Request:
Return every line of the entries that contains the string "VERTEX".

Dataset content:
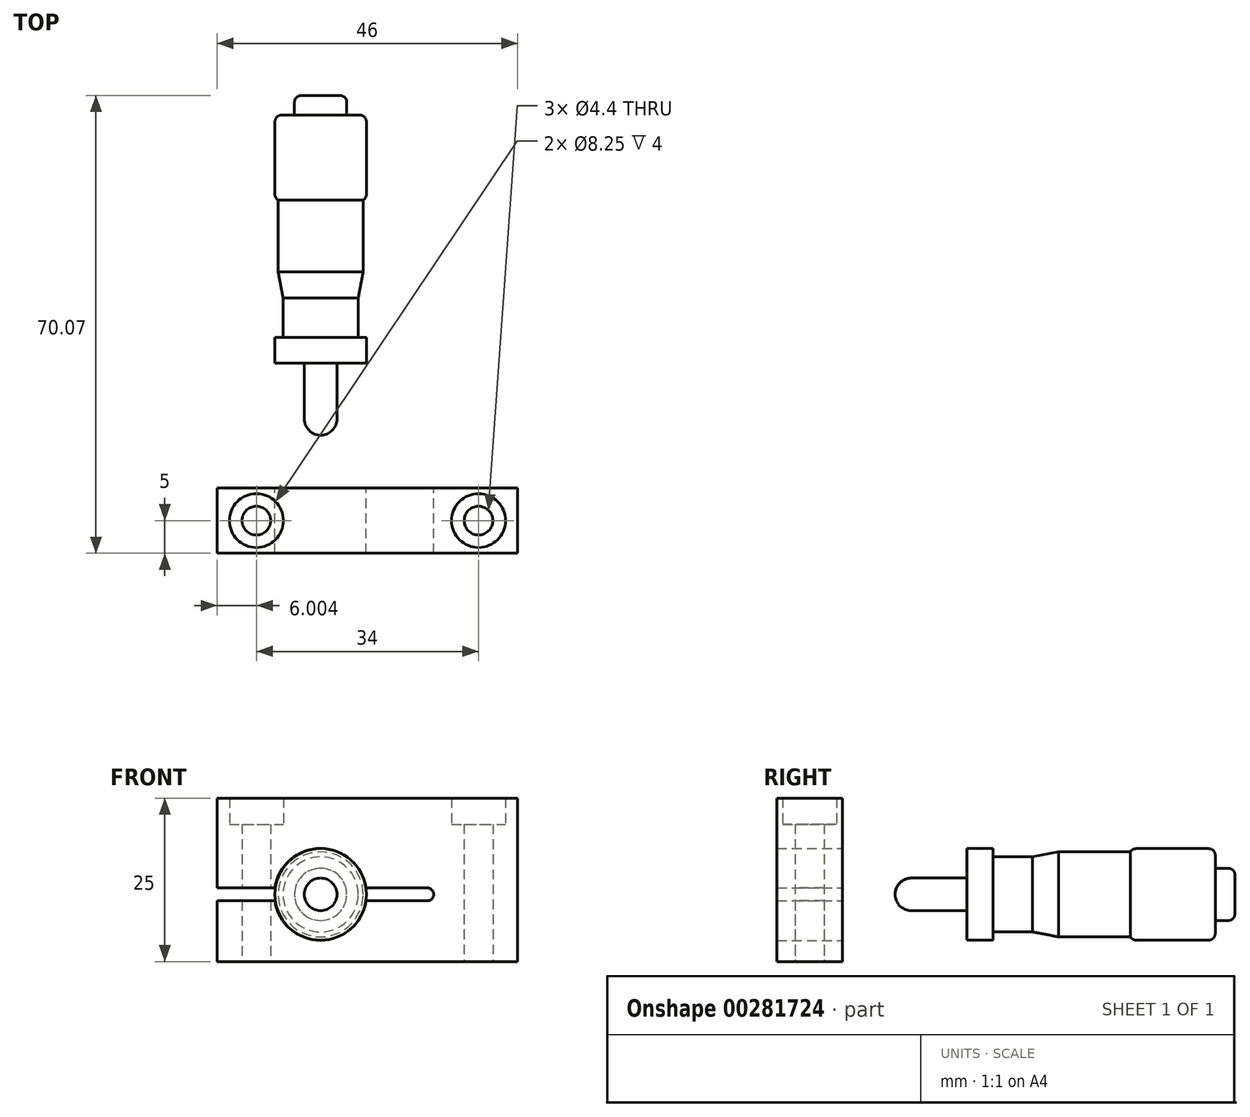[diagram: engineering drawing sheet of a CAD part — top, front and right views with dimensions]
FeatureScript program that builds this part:
annotation { "Feature Type Name" : "Feature", "Feature Type Description" : "" }
export const myFeature = defineFeature(function(context is Context, id is Id, definition is map)
    precondition{}
    {
        {
            var Q0;
            Q0=qCreatedBy(makeId("Right.planeOp"),FACE);
            var sketch = newSketch(context, id + "F0", { "sketchPlane" : qUnion([Q0])});
            skLineSegment(sketch, "E0", {"start": v(4.07, 5.75) * mm, "end": v(8.07, 6.5) * mm});
            skLineSegment(sketch, "E1", {"start": v(8.07, 6.5) * mm, "end": v(19.07, 6.5) * mm});
            skLineSegment(sketch, "E2", {"start": v(19.07, 6.5) * mm, "end": v(19.07, 7) * mm});
            skLineSegment(sketch, "E3", {"start": v(19.07, 7) * mm, "end": v(32.07, 7) * mm});
            skLineSegment(sketch, "E4", {"start": v(32.07, 7) * mm, "end": v(32.07, 4) * mm});
            skLineSegment(sketch, "E5", {"start": v(32.07, 4) * mm, "end": v(35.07, 4) * mm});
            skLineSegment(sketch, "E6", {"start": v(35.07, 4) * mm, "end": v(35.07, 0) * mm});
            skLineSegment(sketch, "E7", {"start": v(4.07, 5.75) * mm, "end": v(-1.93, 5.75) * mm});
            skLineSegment(sketch, "E8", {"start": v(-1.93, 5.75) * mm, "end": v(-1.93, 7) * mm});
            skLineSegment(sketch, "E9", {"start": v(-1.93, 7) * mm, "end": v(-5.93, 7) * mm});
            skLineSegment(sketch, "E10", {"start": v(-5.93, 7) * mm, "end": v(-5.93, 2.5) * mm});
            skLineSegment(sketch, "E11", {"start": v(-5.93, 2.5) * mm, "end": v(-16.93, 2.5) * mm});
            skLineSegment(sketch, "E12", {"start": v(-16.93, 2.5) * mm, "end": v(-16.93, 0) * mm});
            skLineSegment(sketch, "E13", {"start": v(-16.93, 0) * mm, "end": v(35.07, 0) * mm});
            skSolve(sketch);
        }
        {
            var Q0;
            Q0 = qSketchRegion(id + "F0", true);
            var Q1;
            Q1=sQuery(id+"F0.wireOp",EDGE,"E13");
            revolve(context, id + "F1", {"surfaceOperationType" : NewSurfaceOperationType.NEW, "entities" : qUnion([Q0]), "axis" : qUnion([Q1]), "revolveType" : RevolveType.FULL});
        }
        {
            var Q0;
            Q0=makeQuery(id+"F1.opRevolve","SWEPT_EDGE",EDGE,{"disambiguationData":[OSD([sQuery(id+"F0.wireOp",EDGE,"E5"),sQuery(id+"F0.wireOp",EDGE,"E6")])]});
            var Q1;
            Q1=makeQuery(id+"F1.opRevolve","SWEPT_EDGE",EDGE,{"disambiguationData":[OSD([sQuery(id+"F0.wireOp",EDGE,"E3"),sQuery(id+"F0.wireOp",EDGE,"E4")])]});
            var Q2;
            Q2=makeQuery(id+"F1.opRevolve","SWEPT_EDGE",EDGE,{"disambiguationData":[OSD([sQuery(id+"F0.wireOp",EDGE,"E2"),sQuery(id+"F0.wireOp",EDGE,"E3")])]});
            fillet(context, id + "F2", {"entities" : qUnion([Q0, Q1, Q2]), "radius" : 1 * mm, "tangentPropagation" : true, "allowEdgeOverflow" : false});
        }
        {
            var Q0;
            Q0=makeQuery(id+"F1.opRevolve","SWEPT_EDGE",EDGE,{"disambiguationData":[OSD([sQuery(id+"F0.wireOp",EDGE,"E11"),sQuery(id+"F0.wireOp",EDGE,"E12")])]});
            fillet(context, id + "F3", {"entities" : qUnion([Q0]), "radius" : 2.5 * mm, "tangentPropagation" : true, "allowEdgeOverflow" : false});
        }
        {
            var Q0;
            Q0=qCreatedBy(makeId("Front.planeOp"),FACE);
            cPlane(context, id + "F4", {"entities" : qUnion([Q0]), "cplaneType" : CPlaneType.OFFSET, "offset" : 25 * mm, "width" : 150 * mm, "height" : 150 * mm});
        }
        {
            var Q0;
            Q0=qCreatedBy(id+"F4.planeOp",FACE);
            var sketch = newSketch(context, id + "F5", { "sketchPlane" : qUnion([Q0])});
            skLineSegment(sketch, "E14.bottom", {"start": v(30.16, -10.28) * mm, "end": v(-15.84, -10.28) * mm});
            skLineSegment(sketch, "E14.top", {"start": v(30.16, 14.72) * mm, "end": v(-15.84, 14.72) * mm});
            skLineSegment(sketch, "E14.left", {"start": v(30.16, -10.28) * mm, "end": v(30.16, 14.72) * mm});
            skLineSegment(sketch, "E14.right", {"start": v(-15.84, -10.28) * mm, "end": v(-15.84, -1) * mm});
            skCircle(sketch, "E15", {"center": v(-0.04, 0) * mm, "radius": 7.04 * mm});
            skArc(sketch, "E16.0.startCap", {"start": v(16.3, 1) * mm, "mid": v(17.3, 0) * mm, "end": v(16.3, -1) * mm});
            skLineSegment(sketch, "E16.0.left", {"start": v(16.3, -1) * mm, "end": v(-15.84, -1) * mm});
            skLineSegment(sketch, "E16.0.right", {"start": v(16.3, 1) * mm, "end": v(-15.84, 1) * mm});
            skLineSegment(sketch, "E17.trimOffspring", {"start": v(-15.84, 1) * mm, "end": v(-15.84, 14.72) * mm});
            skSolve(sketch);
        }
        {
            var Q0;
            Q0=makeQuery(id+"F5.imprint","IMPRINT",FACE,{"disambiguationData":[TD([[makeQuery(id+"F5.imprint","IMPRINT",EDGE,{"derivedFrom":sQuery(id+"F5.wireOp",EDGE,"E14.bottom")}),-1.0]])]});
            extrude(context, id + "F6", {"entities" : qUnion([Q0]), "depth" : 10 * mm, "offsetDistance" : 25 * mm});
        }
        {
            var Q0;
            Q0=makeQuery(id+"F6.opExtrude","SWEPT_FACE",FACE,{"disambiguationData":[OSD([sQuery(id+"F5.wireOp",EDGE,"E14.top")])]});
            var sketch = newSketch(context, id + "F7", { "sketchPlane" : qUnion([Q0])});
            skLineSegment(sketch, "E18", {"start": v(-15.84, -30) * mm, "end": v(30.16, -30) * mm, "construction": true});
            skPoint(sketch, "E19", {"position": v(24.16, -30) * mm});
            skPoint(sketch, "E20", {"position": v(-9.84, -30) * mm});
            skSolve(sketch);
        }
        {
            var Q0;
            Q0=sQuery(id+"F7.wireOp",VERTEX,"E19");
            var Q1;
            Q1=sQuery(id+"F7.wireOp",VERTEX,"E20");
            var Q2;
            Q2=makeQuery(id+"F6.opExtrude","SWEPT_BODY",BODY,{"disambiguationData":[OSD([sQuery(id+"F5.wireOp",EDGE,"E14.bottom"),sQuery(id+"F5.wireOp",EDGE,"E14.top"),sQuery(id+"F5.wireOp",EDGE,"E14.left"),sQuery(id+"F5.wireOp",EDGE,"E14.right"),sQuery(id+"F5.wireOp",EDGE,"E15"),sQuery(id+"F5.wireOp",EDGE,"E16.0.startCap"),sQuery(id+"F5.wireOp",EDGE,"E16.0.left"),sQuery(id+"F5.wireOp",EDGE,"E16.0.right"),sQuery(id+"F5.wireOp",EDGE,"E17.trimOffspring")])]});
            hole(context, id + "F8", {"style" : HoleStyle.C_BORE, "endStyle" : HoleEndStyle.THROUGH, "standardTappedOrClearance" : lookupTablePath({ "fit" : "Normal", "standard" : "ISO", "size" : "M4", "type" : "Clearance" }), "standardBlindInLast" : lookupTablePath({ "fit" : "Standard", "standard" : "ISO", "size" : "M4", "type" : "Clearance" }), "holeDiameter" : 4.4 * mm, "cBoreDiameter" : 8.25 * mm, "cBoreDepth" : 4 * mm, "majorDiameter" : 4 * mm, "isTappedThrough" : true, "tappedDepth" : 12 * mm, "tapClearance" : 3, "locations" : qUnion([Q0, Q1]), "scope" : qUnion([Q2]), "startStyle" : HoleStartStyle.PART});
        }
    });
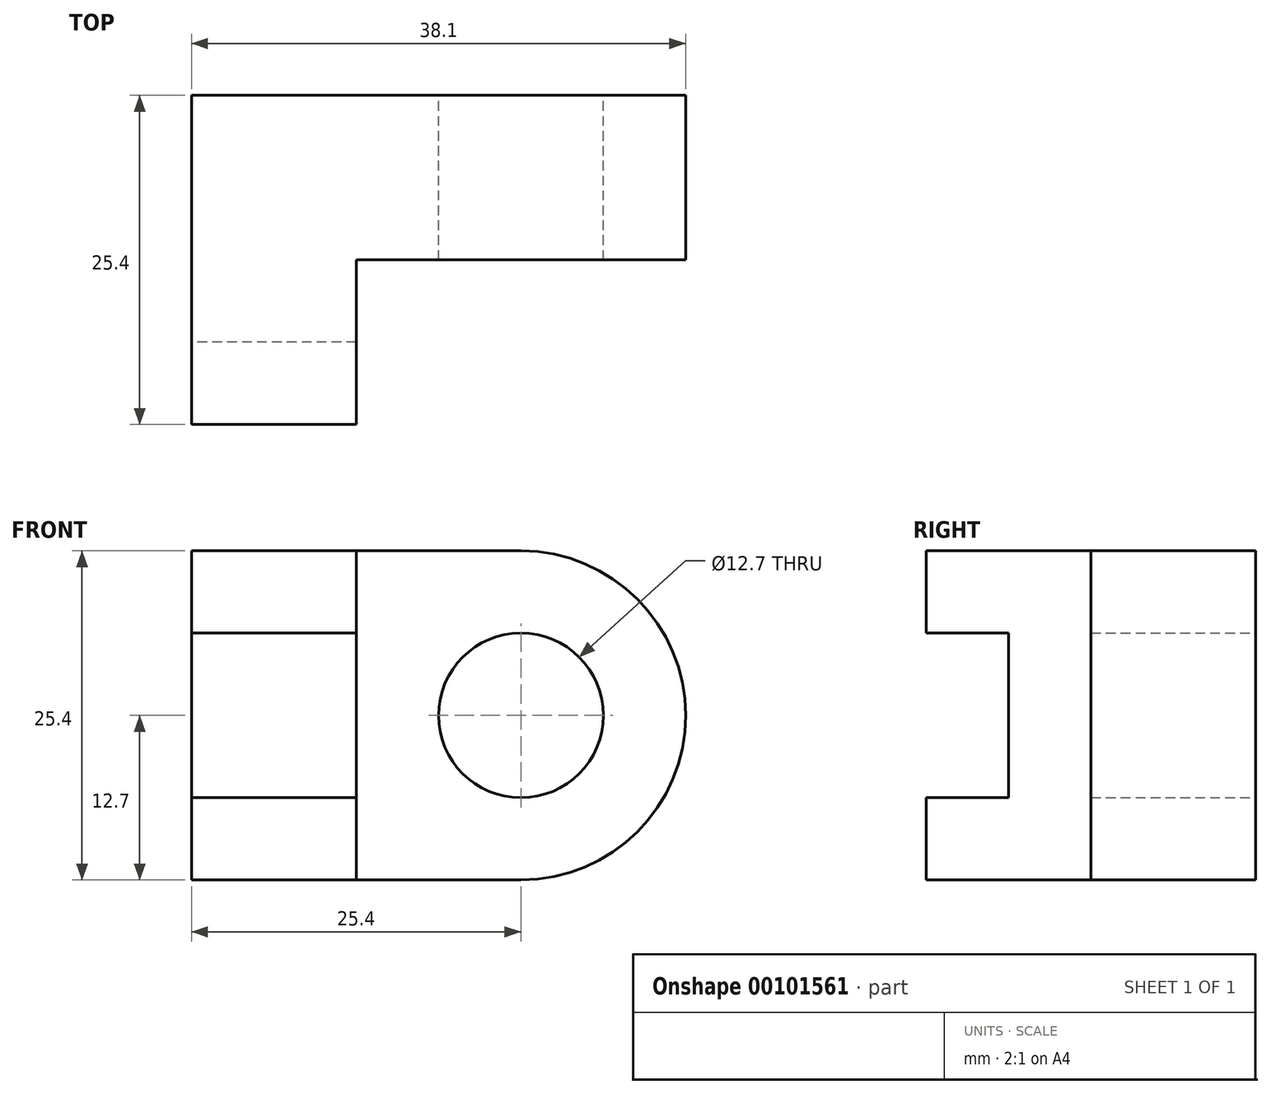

Solution to this task:
            Q0=sQuery(id+"F7.wireOp",VERTEX,"E19");
            Q1=sQuery(id+"F7.wireOp",VERTEX,"E20");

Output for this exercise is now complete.